L’Europe abrite également des compétences de haut niveau. Cependant, il lui manque aujourd’hui autant un système de financements à la hauteur de l’enjeu, notamment pour la croissance de start-up vers une taille critique, que l’infrastructure liée aux géants numériques en termes d’utilisation de données et de capacité de calcul. Pour autant, l’UE est regardée de près dans le monde en ce qui concerne la mise en place de garde-fous juridiques.
L’UE tente de mettre en place une régulation de l’IA, avec l’AI Act. Cette tentative est-elle menacée par les avancées de l’IA générative ?
L’approche de l’UE sur la régulation de l’IA se concentre sur les niveaux de risques liés aux différents types d’outils, conditionnant des exigences légales variables en termes de transparence, de test, de qualité des données et de contrôle humain. Ce niveau de risque va de minimal, par exemple pour un filtre de spams, à inacceptable en ce qui concerne l’usage public de la reconnaissance faciale. Naturellement, cette approche différenciée est bouleversée par l’avènement de modèles à portée générale avec les LLM.

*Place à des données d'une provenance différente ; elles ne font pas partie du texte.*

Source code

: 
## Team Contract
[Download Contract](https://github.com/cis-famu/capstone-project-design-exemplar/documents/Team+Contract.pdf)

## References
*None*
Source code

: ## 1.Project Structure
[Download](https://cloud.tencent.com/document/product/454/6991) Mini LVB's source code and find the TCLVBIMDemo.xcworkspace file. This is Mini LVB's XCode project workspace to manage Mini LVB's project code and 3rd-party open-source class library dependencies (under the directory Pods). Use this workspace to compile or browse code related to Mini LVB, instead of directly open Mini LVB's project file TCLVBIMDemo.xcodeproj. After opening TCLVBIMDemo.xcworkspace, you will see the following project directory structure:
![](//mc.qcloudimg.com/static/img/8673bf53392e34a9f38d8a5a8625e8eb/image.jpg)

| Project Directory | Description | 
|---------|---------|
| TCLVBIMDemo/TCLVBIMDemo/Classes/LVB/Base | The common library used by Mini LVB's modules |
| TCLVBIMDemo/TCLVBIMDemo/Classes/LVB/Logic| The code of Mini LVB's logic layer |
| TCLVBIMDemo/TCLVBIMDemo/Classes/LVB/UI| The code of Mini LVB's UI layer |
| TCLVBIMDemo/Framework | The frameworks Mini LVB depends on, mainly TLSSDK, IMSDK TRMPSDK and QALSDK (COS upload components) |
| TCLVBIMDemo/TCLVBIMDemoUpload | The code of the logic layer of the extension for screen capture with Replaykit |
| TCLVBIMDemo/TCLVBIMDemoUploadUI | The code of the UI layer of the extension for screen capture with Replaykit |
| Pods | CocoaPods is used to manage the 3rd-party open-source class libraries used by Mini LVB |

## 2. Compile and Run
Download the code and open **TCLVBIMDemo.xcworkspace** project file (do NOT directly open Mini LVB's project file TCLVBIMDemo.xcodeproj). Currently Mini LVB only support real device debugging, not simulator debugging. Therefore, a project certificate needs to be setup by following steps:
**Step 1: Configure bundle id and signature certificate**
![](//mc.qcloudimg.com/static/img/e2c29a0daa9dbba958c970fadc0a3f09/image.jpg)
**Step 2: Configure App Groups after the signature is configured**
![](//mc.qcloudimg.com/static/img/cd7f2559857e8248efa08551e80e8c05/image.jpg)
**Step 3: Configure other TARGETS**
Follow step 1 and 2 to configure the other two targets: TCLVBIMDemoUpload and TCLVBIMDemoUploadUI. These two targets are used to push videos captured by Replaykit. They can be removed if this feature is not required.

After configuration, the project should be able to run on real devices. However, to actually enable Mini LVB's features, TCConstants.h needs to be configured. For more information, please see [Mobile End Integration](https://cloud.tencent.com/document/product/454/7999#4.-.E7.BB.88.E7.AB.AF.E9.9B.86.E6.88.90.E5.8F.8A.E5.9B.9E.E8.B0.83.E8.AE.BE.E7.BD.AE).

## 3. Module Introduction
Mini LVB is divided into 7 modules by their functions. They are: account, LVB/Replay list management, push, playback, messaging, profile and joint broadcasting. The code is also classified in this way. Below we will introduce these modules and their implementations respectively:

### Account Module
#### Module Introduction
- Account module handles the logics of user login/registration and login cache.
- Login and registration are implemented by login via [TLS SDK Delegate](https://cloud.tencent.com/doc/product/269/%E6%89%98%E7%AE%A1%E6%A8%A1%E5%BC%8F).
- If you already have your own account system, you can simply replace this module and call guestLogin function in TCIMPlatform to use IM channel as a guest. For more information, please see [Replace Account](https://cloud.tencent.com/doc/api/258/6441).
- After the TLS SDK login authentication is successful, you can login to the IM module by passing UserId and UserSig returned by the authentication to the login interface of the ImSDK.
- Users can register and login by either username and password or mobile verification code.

Le Parlement européen a tenté de répondre à l’IA générative en introduisant des règles spécifiques aux modèles de fondation en ce qui concerne la gouvernance des données et les règles de droit d’auteur, ainsi que des contrôles de sécurité avant toute diffusion publique. Cependant, nous n’assistons pas seulement à l’émergence d’un outil de plus nécessitant un ensemble spécifique de règles supplémentaires, mais à une unification massive des techniques d’IA qui continueront de les rendre incroyablement plus puissantes et qui remettront en cause toute classification.
Pour sa part, la Chine a conçu une législation spécifique pour l’IA générative. Son paysage réglementaire diffère clairement de celui de l’UE, car elle poursuit des objectifs redoutables qui incluent notamment l’utilisation de la reconnaissance faciale à des fins de contrôle social. Son approche de la réglementation de l’IA générative se concentre sur le contrôle des données sous-jacentes et du contenu créé, qui doit être conforme à la ligne officielle. Au-delà de ces objectifs politiques particuliers, les données utilisées par les modèles et la sécurité sont des questions que tous les décideurs politiques doivent aborder. Pour les démocraties libérales, la tâche est d’autant plus grande qu’elles doivent faire face aux nouveaux risques apportés par l’IA tout en préservant leurs propres valeurs politiques. Geoffrey Hinton, le pionnier des réseaux de neurones souvent considéré comme le « parrain de l’IA », déclare que sa principale préoccupation concernant les dangers de l’intelligence artificielle réside dans les faiblesses du système politique.
La réglementation centrée de prime abord sur les diverses utilisations est condamnée à courir derrière les évolutions technologiques. Les modèles de langage restent des outils d’association de données d’origine humaine. Il est donc crucial que la réglementation se centre sur la question des sources, et de leur traitement par les modèles en général. À ce stade, nous avons surtout besoin de principes directeurs, dans une optique libérale et résiliente à l’épreuve du temps, pour guider une réglementation qui devra s’adapter à des évolutions techniques radicales et inattendues de l’IA.